The dollar is struggling across the board today but this looks to be more of a breather to the recovery that started since the latter stages of last week. The mood in the greenback is rather sluggish amid a lack of key drivers, with bond yields also slightly lower today. If you look back to my post yesterday here, the levels for the dollar are slightly lower but the key technical developments are still holding.
Let’s take stock of the situation for some of the dollar pairs currently.
EUR/USD is up 0.3% to 1.0270 but keeping with the rejection of the 200-day moving average and staying below both its 100 (red line) and 200-hour (blue line) moving averages. That keeps sellers in near-term control unless buyers can look for a push back above the key levels above, now sitting at 1.0304 and 1.0328 respectively.

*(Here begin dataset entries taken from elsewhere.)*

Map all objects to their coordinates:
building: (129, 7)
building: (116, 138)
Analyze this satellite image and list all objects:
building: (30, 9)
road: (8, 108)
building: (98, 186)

USD/JPY is down 0.6% to 141.20 but having just broke away from its recent consolidation phase in a push above its 100-day moving average, now seen at 141.06. That also saw buyers seize back near-term control amid a push back above the 200-hour moving average (blue line) and we are seeing the near-term bias stay more bullish for now.
The confluence of the key hourly moving averages at 140.45-55 is still keeping buyers interested and poised for a recovery push.
Likewise, AUD/USD is also keeping a retreat back below its own 100-day moving average, now seen at 0.6689. The near-term bias is also more bearish now amid a push back below both the 100 (red line) and 200-hour (blue line) moving averages and price is staying below that even though the pair is up 0.6% to 0.6640 levels.
The confluence at 0.6671-76 will continue to keep dollar bulls interested after the recovery in recent sessions.